Die EchoStar-Tochter Hughes Satellite Systems hat Insolvenz angemeldet. Zuvor waren Bedenken laut geworden, ob das US-amerikanische Telekommunikationsunternehmen seinen Geschäftsbetrieb fortsetzen und seinen Zahlungsverpflichtungen nachkommen kann. Das berichtete die Nachrichtenagentur Reuters.
Hughes Satellite Systems strebt eine geordnete Abwicklung an. Das Unternehmen mit Sitz in Germantown im US-Bundesstaat Maryland, das sich auf die Bereitstellung satellitengestützter Kommunikationsdienste für den Privat- und Unternehmensmarkt spezialisiert hat, beantragte am Sonntag beim US-Insolvenzgericht für den südlichen Bezirk von Texas Insolvenzschutz nach Chapter 11 des Insolvenzrechtsgesetzes der Vereinigten Staaten (AZ. 26-90739). Am Montag wären laut Reuters Schuldenzahlungen in Höhe von 1,5 Milliarden US-Dollar fällig geworden.
In seinem Bericht zum zweiten Quartal an die US-Börsenaufsicht Securities and Exchange Commission (SEC) Ende Juni hatte der Mutterkonzern EchoStar auf diese Risiken hingewiesen. „Einige unserer Tochtergesellschaften verfügen derzeit nicht über die erforderlichen liquiden Mittel, prognostizierten künftigen Cashflows oder zugesagten Finanzierungen, um ihre Verpflichtungen in den nächsten zwölf Monaten zu erfüllen, was erhebliche Zweifel an der Fortführungsfähigkeit einiger unserer Tochtergesellschaften aufkommen lässt“, erklärte das Unternehmen in dem Bericht. EchoStar verzeichnete im zweiten Quartal zudem einen spürbaren Rückgang der Abonnentenzahlen in den Bereichen Pay-TV, Mobilfunk und Breitband.
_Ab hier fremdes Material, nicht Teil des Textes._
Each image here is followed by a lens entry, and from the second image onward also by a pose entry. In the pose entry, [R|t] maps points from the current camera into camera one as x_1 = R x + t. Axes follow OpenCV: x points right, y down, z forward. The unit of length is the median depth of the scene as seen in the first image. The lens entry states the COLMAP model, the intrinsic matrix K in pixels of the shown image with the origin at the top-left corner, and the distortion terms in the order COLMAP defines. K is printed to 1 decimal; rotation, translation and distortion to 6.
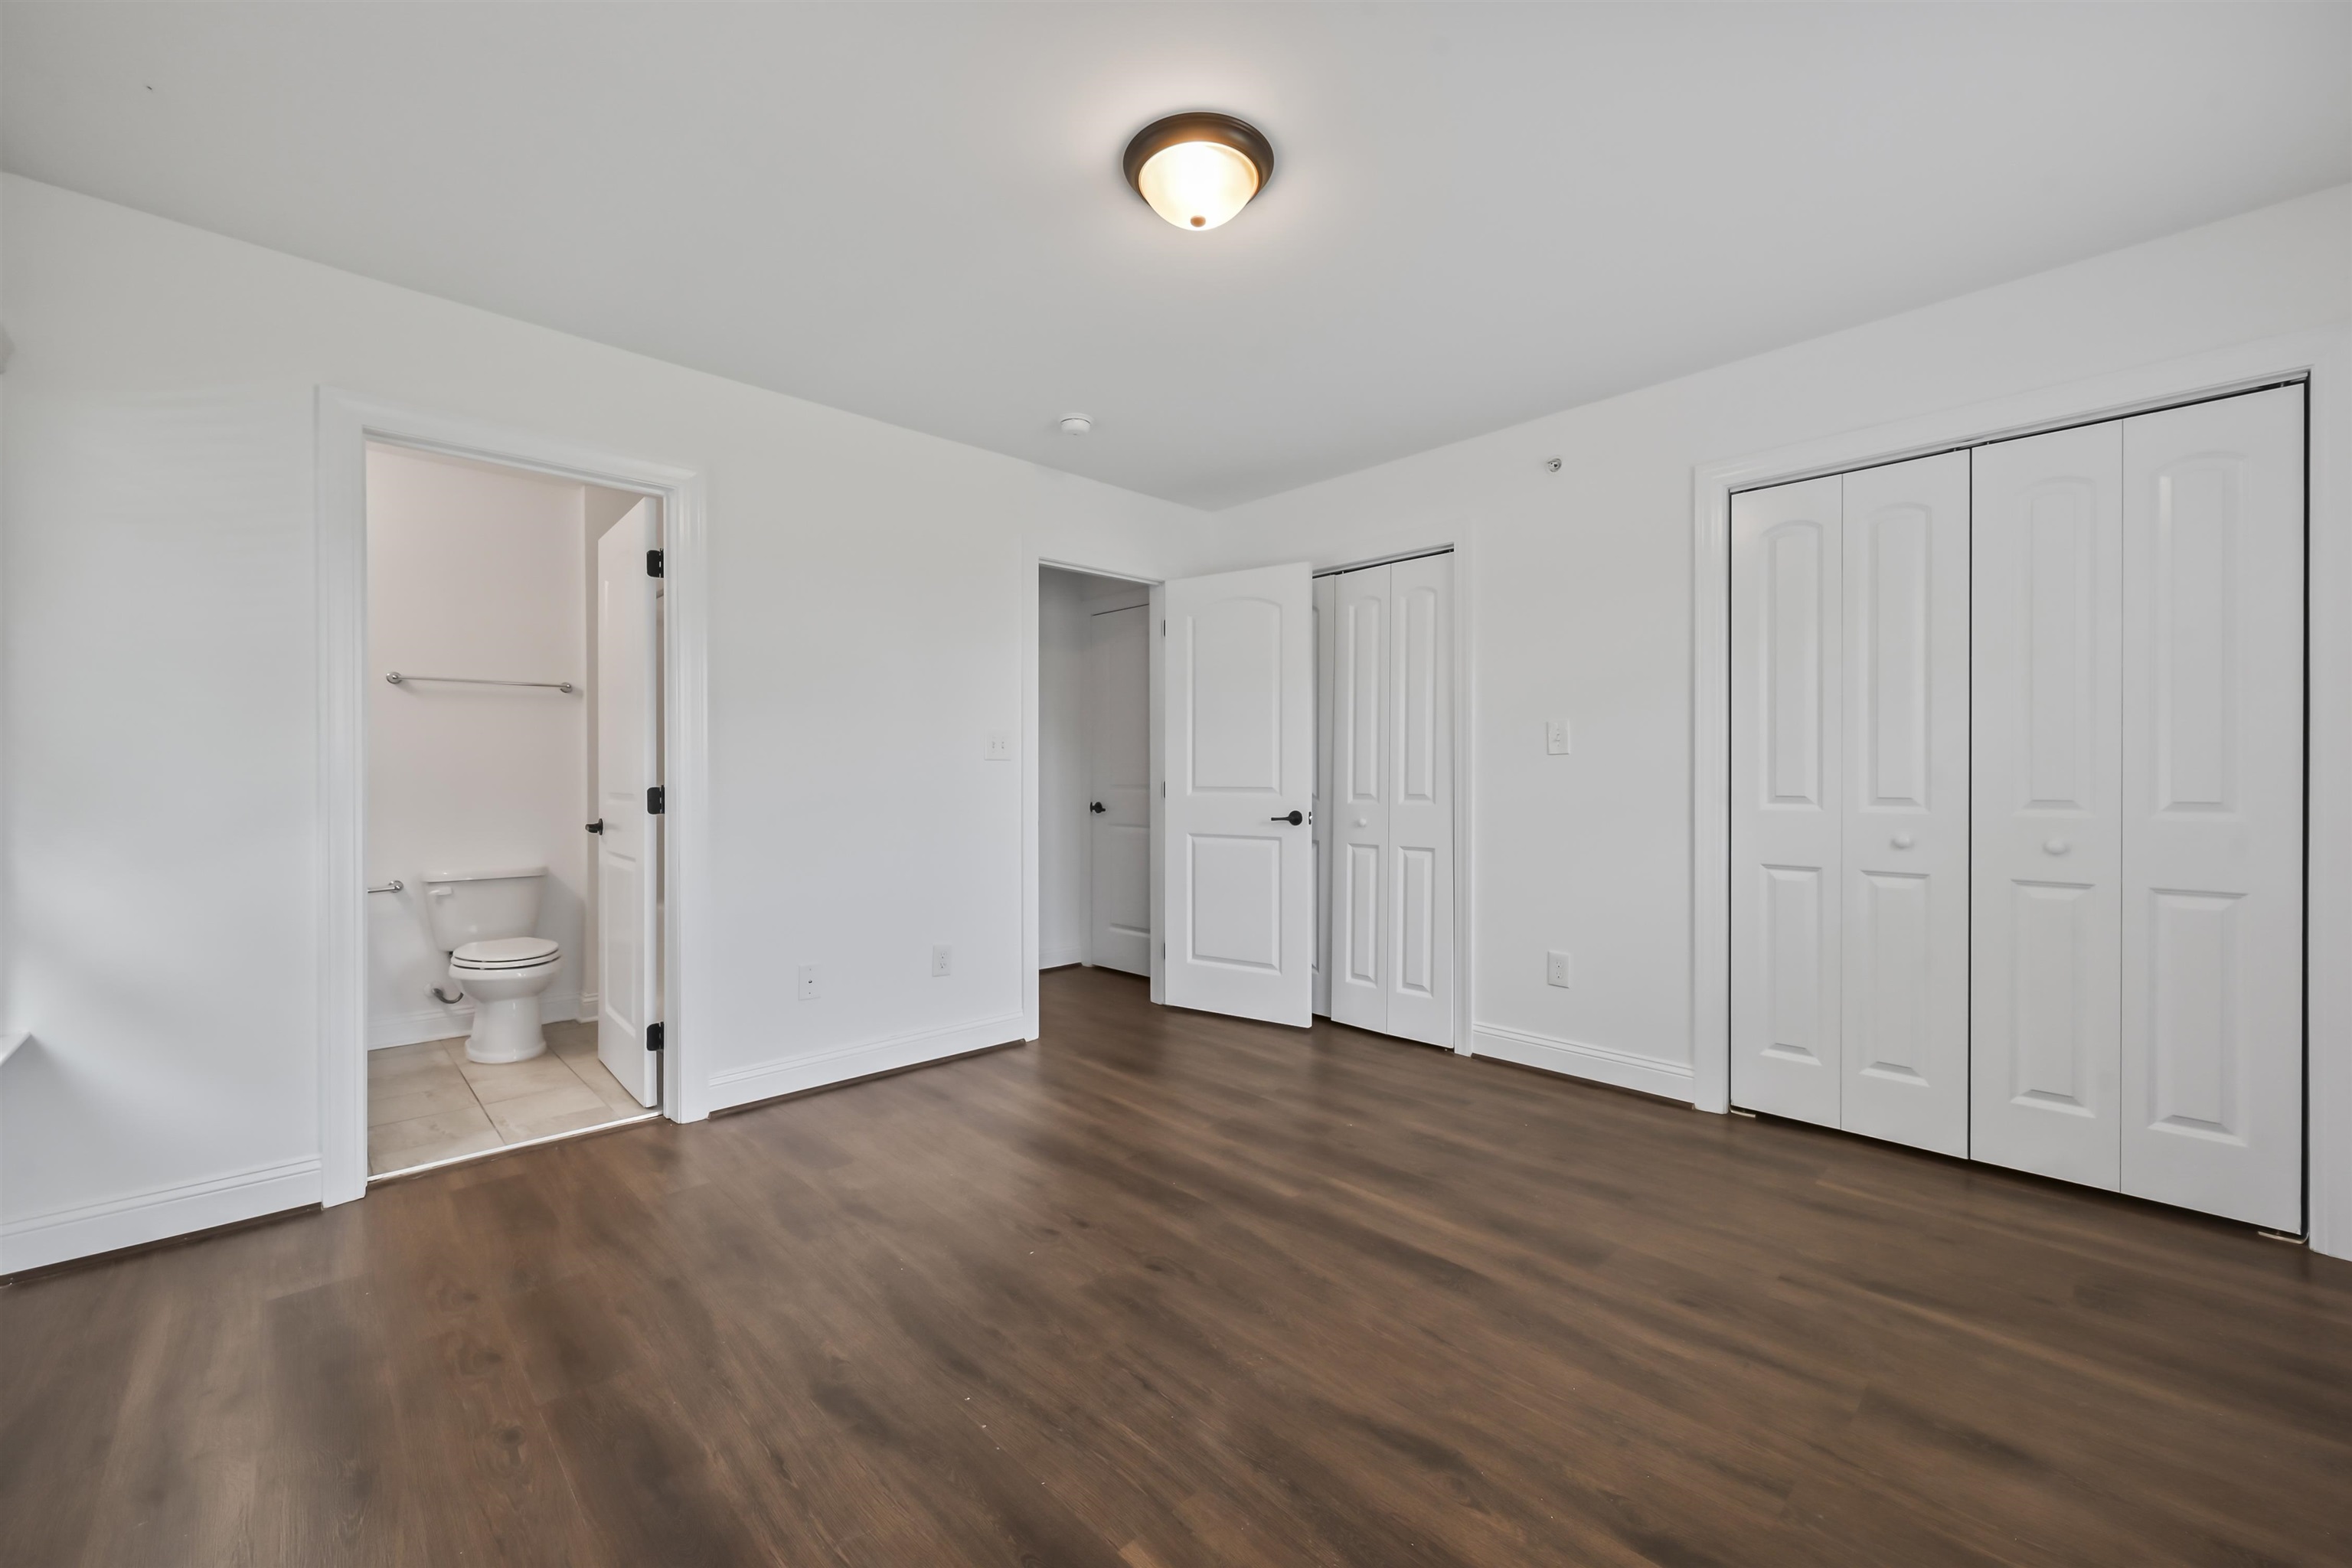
lens RADIAL K [[927.7, 0, 1179.1], [0, 927.7, 777.6], [0, 0, 1]] dist [-0.001842, -0.000304]
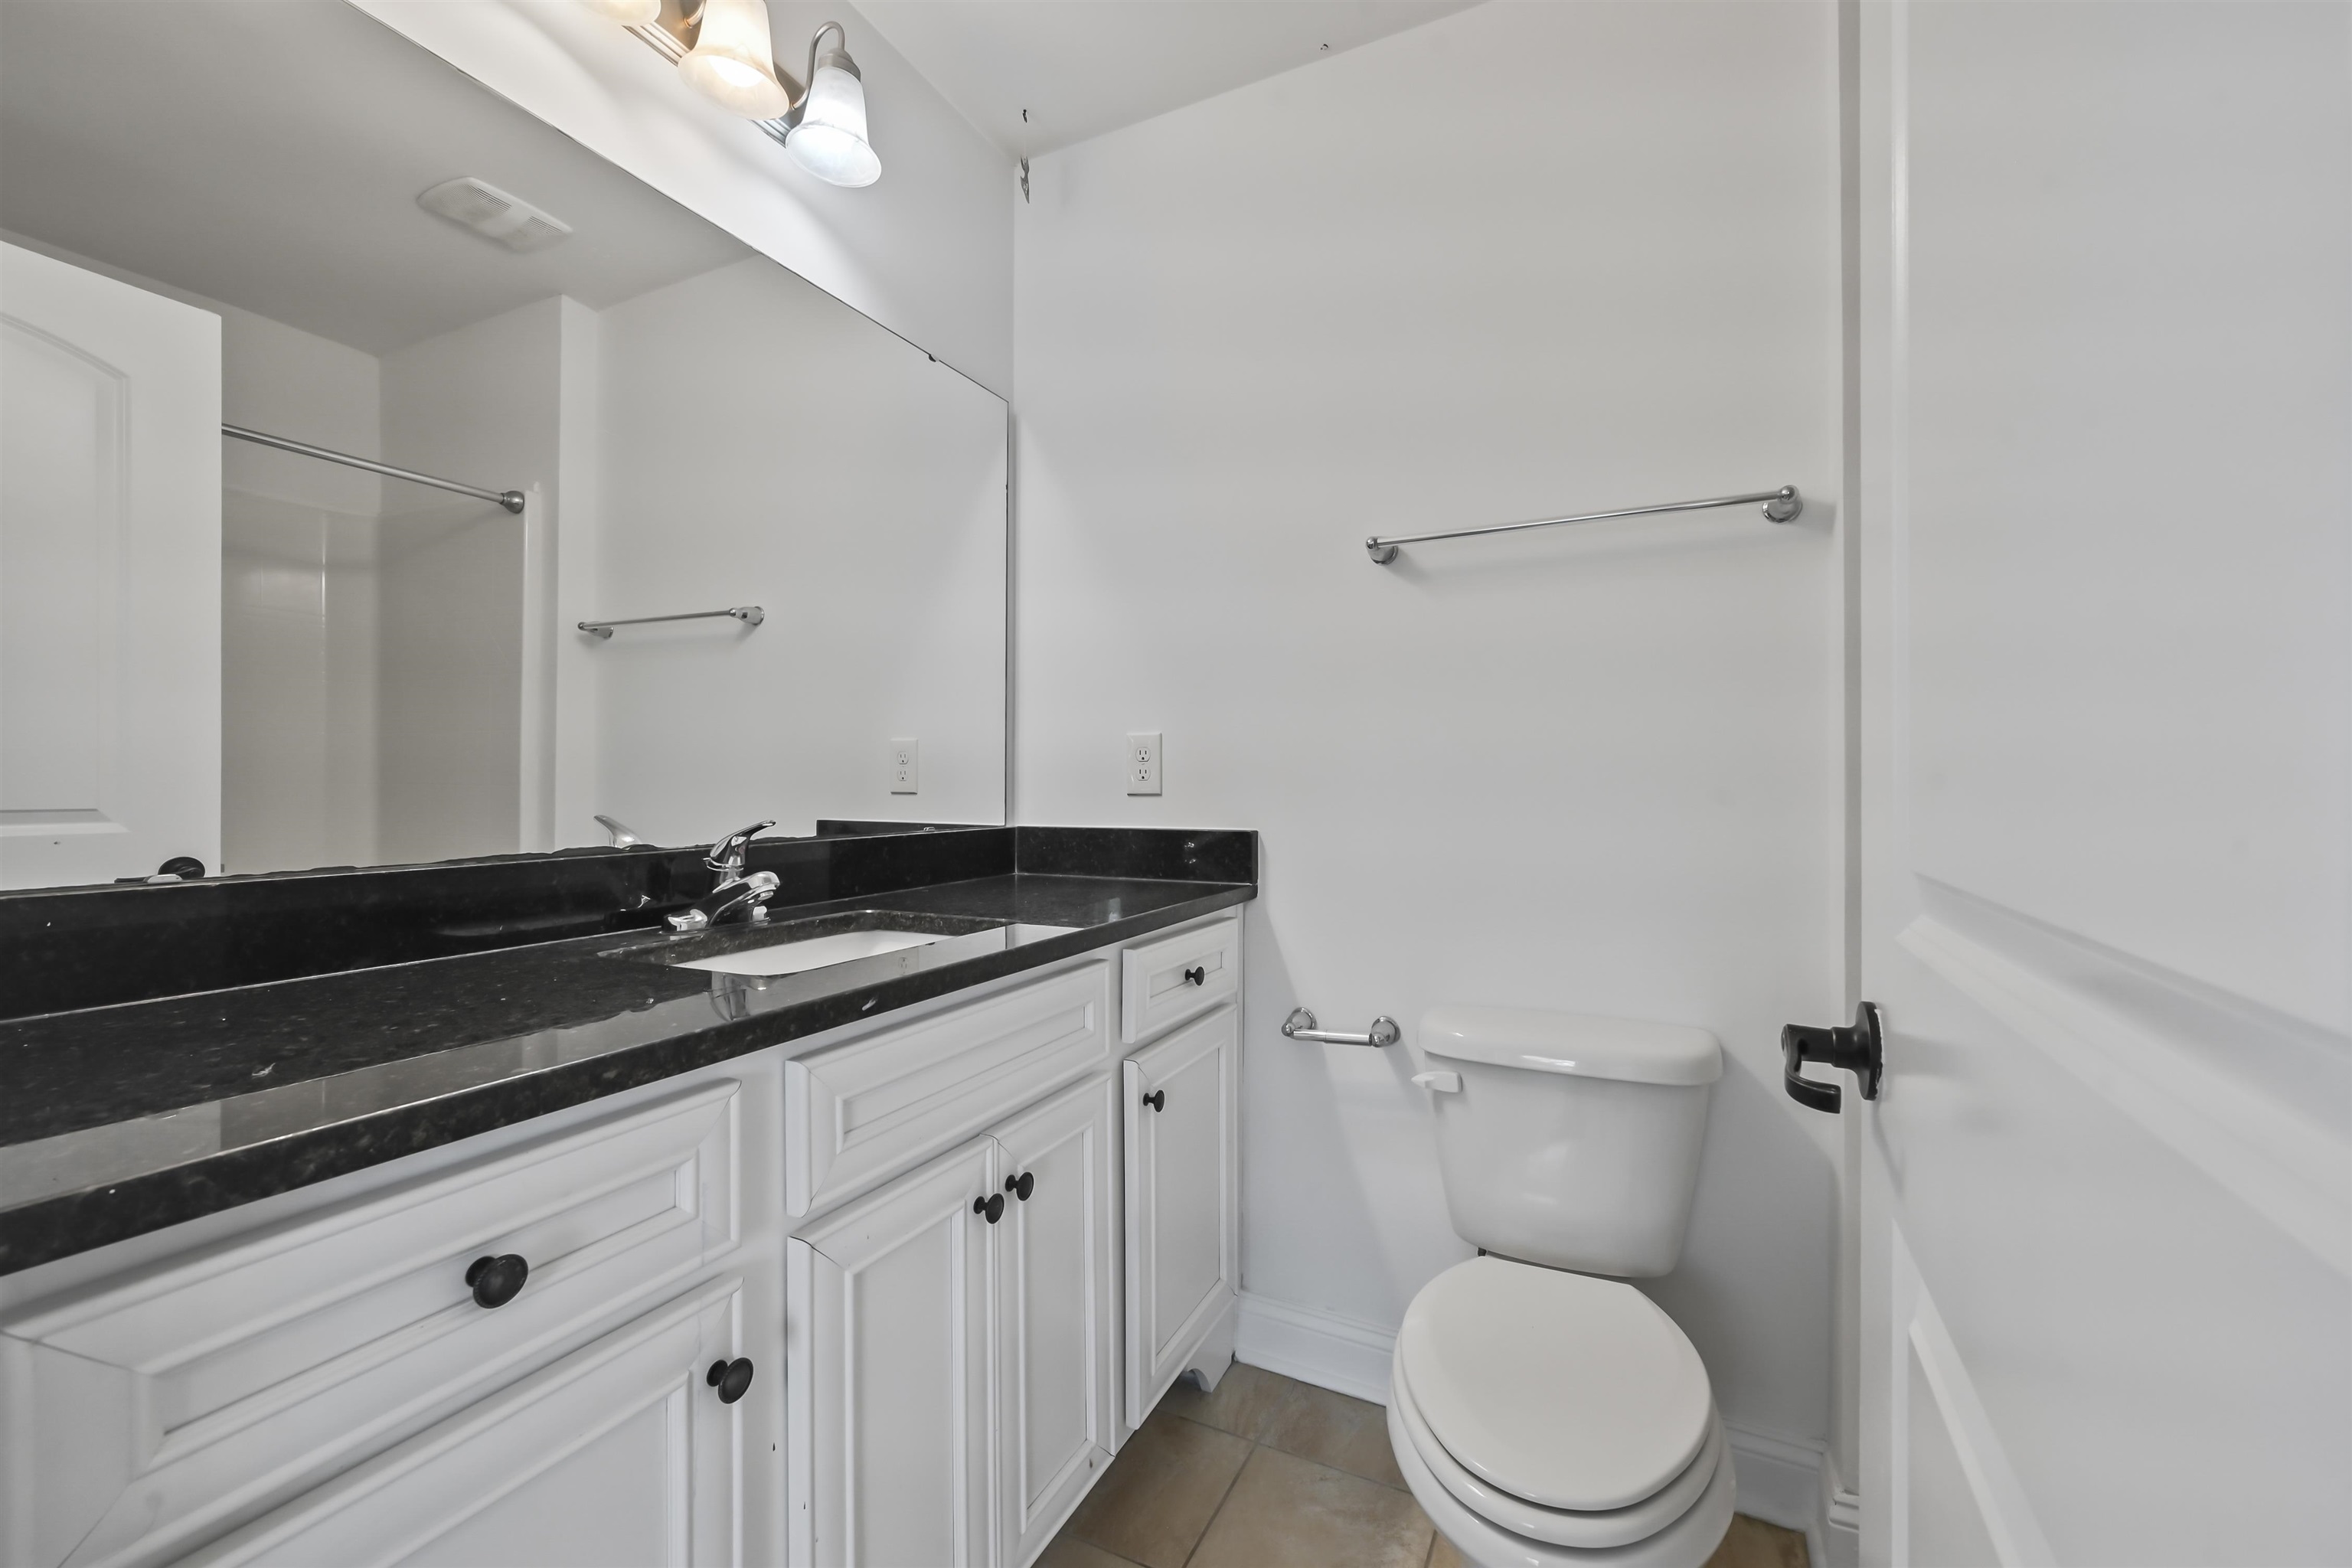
lens RADIAL K [[927.7, 0, 1186.2], [0, 927.7, 786.3], [0, 0, 1]] dist [-0.001842, -0.000304]
pose [[0.331023, -0.003586, -0.943616, -0.466687], [0.000791, 0.999993, -0.003523, 0.004646], [0.943622, 0.000420, 0.331024, 0.767079]]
Zeitgewinn für Umstrukturierung
Der freiwillig eingereichte Insolvenzantrag soll Hughes Zeit für eine finanzielle und operative Neuaufstellung verschaffen. Das Chapter 11-Verfahren bietet Unternehmen gerichtlichen Schutz vor Gläubigern. In der Regel melden Unternehmen Insolvenz nach Chapter 11 an, um eine vom Gericht überwachte Umstrukturierung der Firmenfinanzen zu erreichen. Laut einem Bericht des US-Webportals Light Reading erklärte Hughes gegenüber dem Gericht, über ausreichende Liquidität zur Finanzierung des laufenden Geschäftsbetriebs während des Verfahrens zu verfügen. Man werde die vorhandenen Barmittel nutzen, während man gleichzeitig eine „Anpassung der Bilanzstruktur“ anstrebe. Der Mutterkonzern EchoStar sowie die internationalen Tochtergesellschaften von Hughes sind nicht Teil des Insolvenzverfahrens; die übrigen Geschäftsbereiche von EchoStar würden nicht beeinträchtigt.
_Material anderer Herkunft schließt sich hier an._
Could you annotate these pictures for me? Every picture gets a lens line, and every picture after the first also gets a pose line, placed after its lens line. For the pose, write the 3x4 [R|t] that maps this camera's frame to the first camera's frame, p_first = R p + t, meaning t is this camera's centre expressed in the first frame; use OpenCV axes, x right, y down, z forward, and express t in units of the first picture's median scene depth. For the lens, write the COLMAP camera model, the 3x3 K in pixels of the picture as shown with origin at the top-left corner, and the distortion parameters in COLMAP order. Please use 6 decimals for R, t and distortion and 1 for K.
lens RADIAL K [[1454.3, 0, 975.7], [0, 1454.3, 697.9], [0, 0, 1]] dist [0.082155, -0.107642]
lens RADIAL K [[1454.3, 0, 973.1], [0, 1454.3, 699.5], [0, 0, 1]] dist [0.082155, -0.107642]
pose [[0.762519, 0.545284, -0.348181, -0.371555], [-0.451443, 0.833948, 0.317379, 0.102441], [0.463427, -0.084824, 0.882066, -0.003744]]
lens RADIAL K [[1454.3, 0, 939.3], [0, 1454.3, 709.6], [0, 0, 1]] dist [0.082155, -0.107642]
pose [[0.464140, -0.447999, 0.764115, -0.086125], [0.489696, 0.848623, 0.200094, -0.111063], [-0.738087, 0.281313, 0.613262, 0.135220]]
Der Insolvenzantrag von Hughes Satellite Systems ist bereits der zweite einer EchoStar-Tochtergesellschaft innerhalb kurzer Zeit. Bereits im Juni beantragte der Satellitenfernsehanbieter Dish DBS im Rahmen eines vorab ausgehandelten Sanierungsplans ebenfalls freiwillig Insolvenz nach Chapter 11. Damit einher ging die Einstellung des Geschäftsbetriebs der Dish DBS-Sparte Dish Wireless. Diese hatte ihr 5G-Netzwerk in den Vereinigten Staaten stillgelegt, nachdem der Mutterkonzern EchoStar im vergangenen Jahr Mobilfunkfrequenzen für 17 Milliarden US-Dollar an SpaceX und weitere Spektrum-Lizenzen für 23 Milliarden US-Dollar an AT&T veräußert hatte.